Big data: consumer behaviour could be used to verify identity for digital payments, says Visa


Technology that recognises individuals' behavioural patterns could be used to verify individuals' identity and enable them to make transactions, Visa has said.

In a new report on the future of technology and payments, (58-page / 12.1MB PDF) the payments card company said that the industry could move away from a reliance on traditional card authentication and cardholder verification schemes. It said that "behavioural monitoring" and a combination of other "biometrics" measurements could evolve to allow automatic identification of individuals seeking to make digital payments.

"To date, our industry has primarily relied on a combination of two basic authentication methods - the Card Authentication Method and the Cardholder Verification Method," Visa said in its report. "Equipped with better, faster analytics, there’s an opportunity to bring the two together."

"Lying at the very centre of an authentication engine there could be a real-time scoring system, equipped with a complete profile of every customer. This would deduce whether each transaction is in character or not. It would calculate the attendant risks. It could decide which checks are warranted for each transaction. And it would be able to call upon a host of step-up authentication techniques, like device fingerprinting, plus geo-location, plus voice biometrics," it added.

"If it’s a routine, habitual payment, or if an individual merchant has agreed to assume all of the risk, why impose any checks at all? If it’s a little more unusual, why not ask for that passcode? If it’s high value, why not get the customer to verbally confirm it, and cross reference their instructions with your voice recognition systems?" Visa said.

Visa said that there could be a greater blurring of the physical and online retail space, and that the requirements for login details and passwords online, or for physical checkouts, could eventually be replaced. Consumers may be able to walk into a store, pick up an item and walk out with it, it said. Payments would be automatically triggered through a linking of identity – ascertained using facial recognition or other biometric measurements, with virtual systems of payment, it said.

"As an industry we need to cater for multiple new ways to 'conclude' the transaction (wave, blink, smile, thumbprint, say a word)," Visa said. "We also need to consider whether, at some point in the distant future, it may not be necessary to carry any form of payment token and the phone or card may become entirely redundant. If technology can recognise us, and verify our identity, without the need of any tokens, why bother with the risks or the inconvenience of carrying our payment credentials around with us in any form?"

Visa said, though, that there were barriers to the move to more behavioural and biometric identity assurance payment models. Retailers would have to be convinced to take on the "risks and liabilities" associated with automatic payments, whilst there are also inherent privacy implications, it said.

Adam Banks, chief technology officer and head of IT at Visa Europe, also said that he did not think that payments industry "ecosystem" is "evolving" at the required rate to make the best use of big data opportunities. He said there are "no big ecosystem players ... emerging" and said that there is a "crippling shortage" of skills within the industry to provide "business wisdom to inform the insights [that can be gleaned from data science] and the operational prowess to act upon them".

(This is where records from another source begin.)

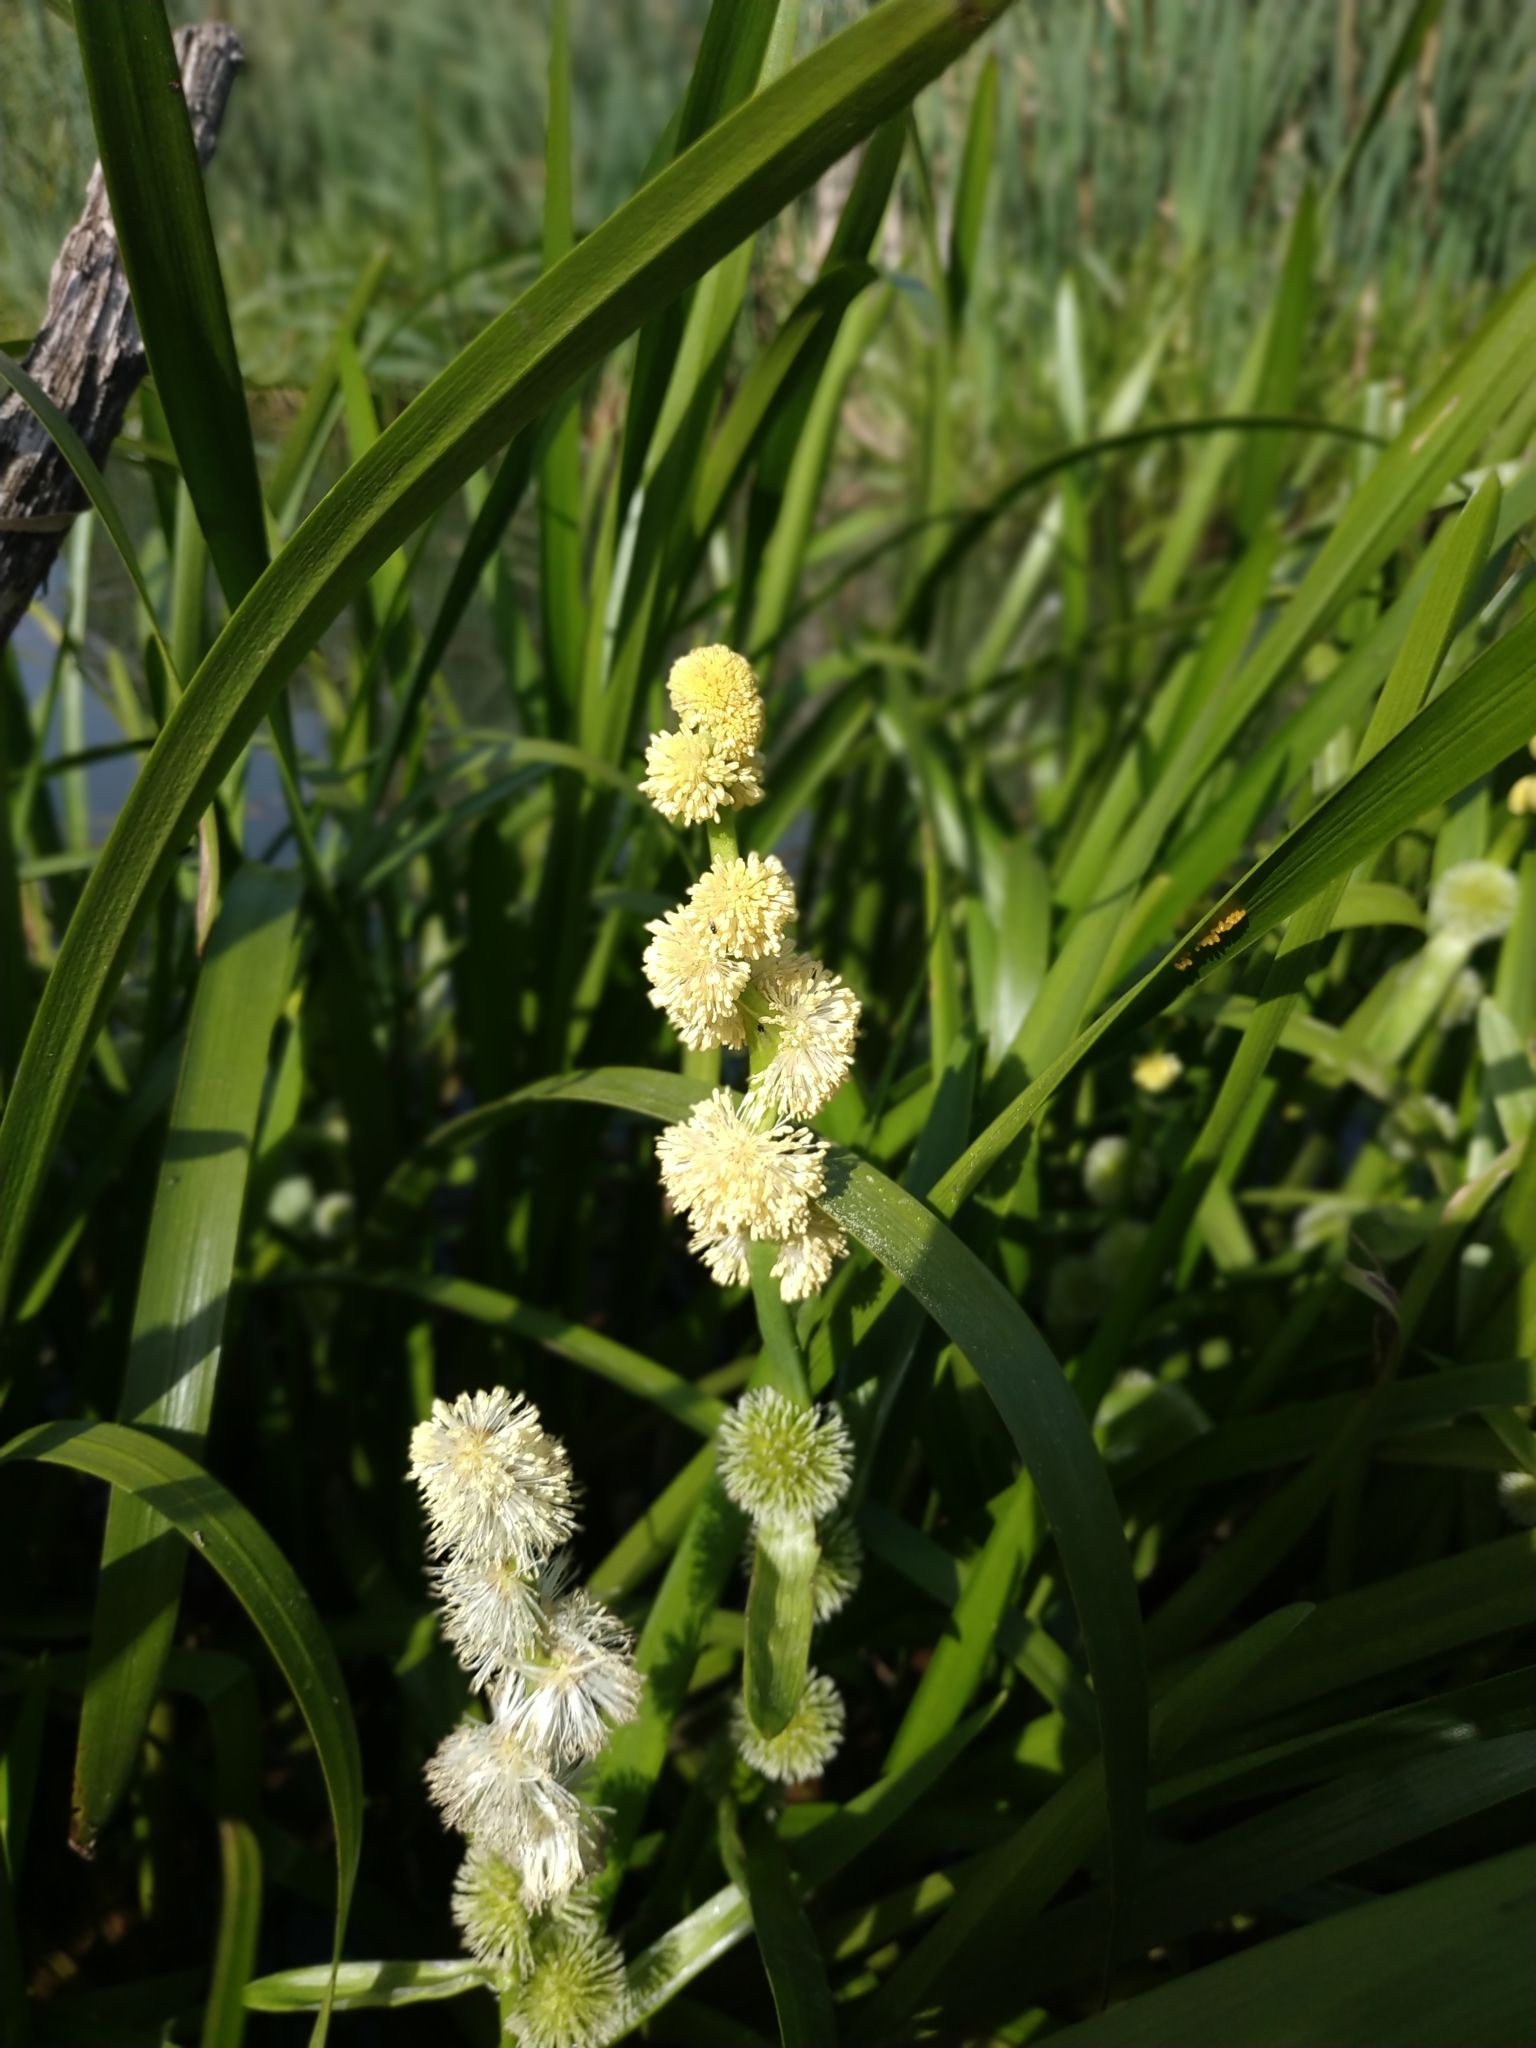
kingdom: Plantae
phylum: Tracheophyta
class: Liliopsida
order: Poales
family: Typhaceae
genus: Sparganium
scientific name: Sparganium emersum
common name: Unbranched bur-reed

Specialist in technology and payments law Angus McFadyen of Pinsent Masons, the law firm behind Out-Law.com, previously said that the success of new payment methods under development and potentially available in the future would ultimately be determined by the level of trust consumers have in them. 

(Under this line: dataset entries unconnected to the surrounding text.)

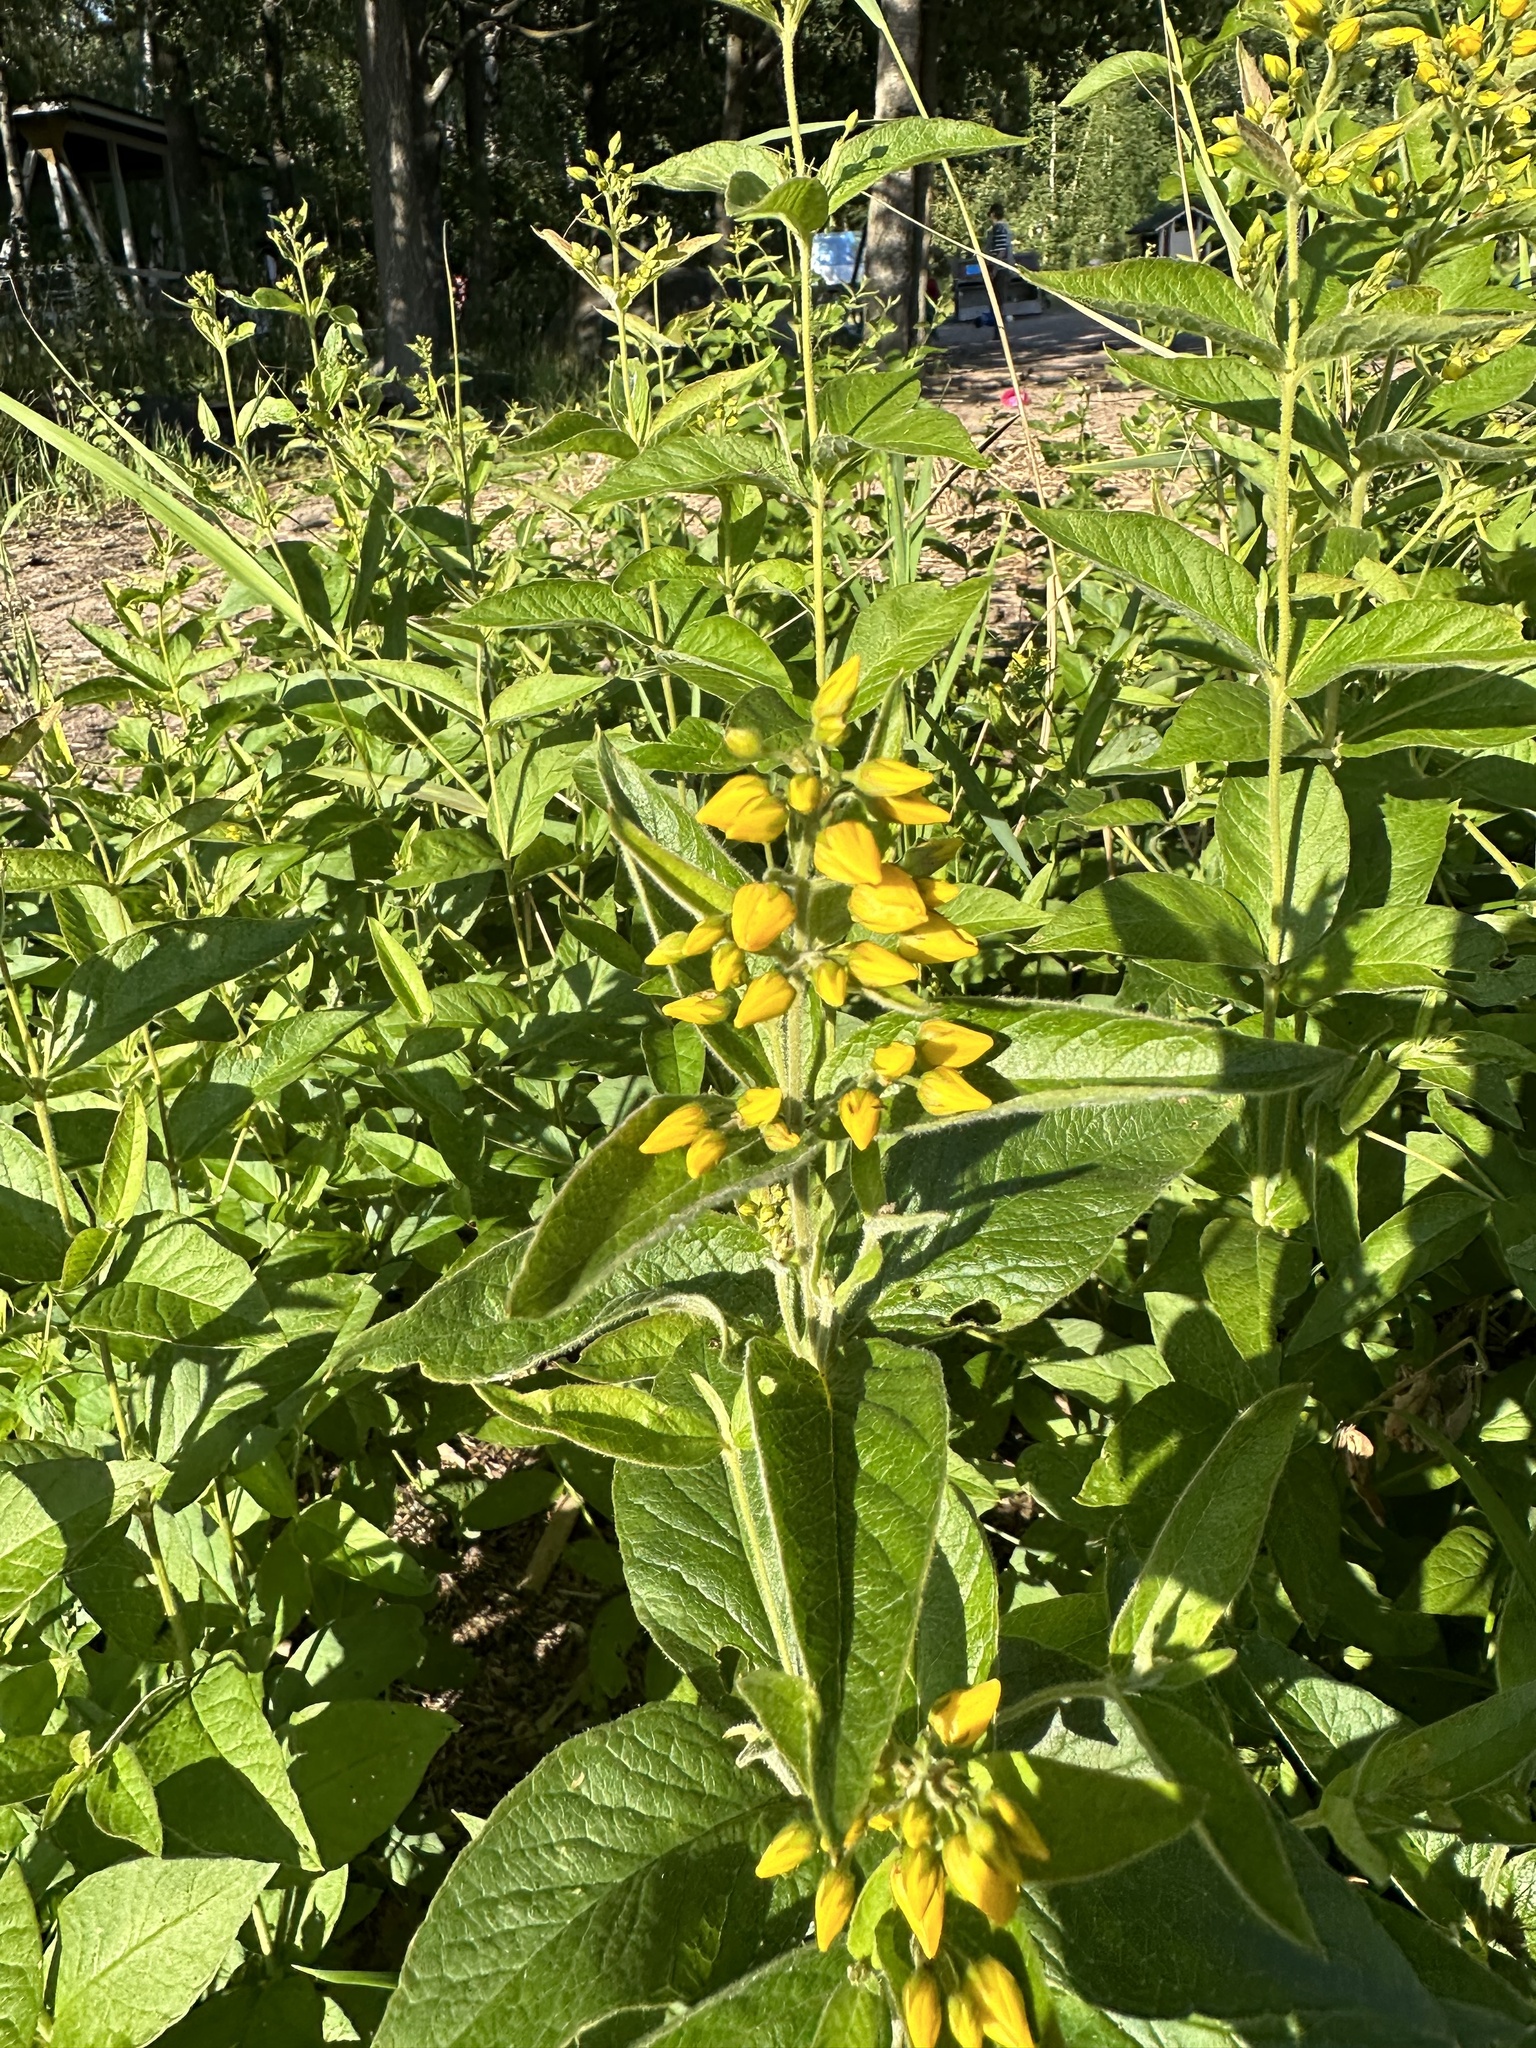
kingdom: Plantae
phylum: Tracheophyta
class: Magnoliopsida
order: Ericales
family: Primulaceae
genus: Lysimachia
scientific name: Lysimachia vulgaris
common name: Yellow loosestrife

“Merchants are reluctant to invest heavily in new means of payment acceptance if the benefit in cash flow terms is marginal or not proven,” McFadyen said. “The slow take up of contactless payments by merchants demonstrates this. There is the perception that new technology makes it easier for retailers to convert consumers’ interest in products into actual sales by making the process of transacting easier, but the other less tangible benefits include freeing up space in shops, for example by removing tills, and reduced queuing time. However, the sum of these benefits needs to be quite high to balance out the investment cost of new technology that may or may not be used by the customer.”

A new survey by price comparison website GoCompare has revealed that a quarter of all UK consumers view contactless payments as “scary”, whilst more than a half would prefer to retain the ability for making payments using cash, according to a report by Finextra.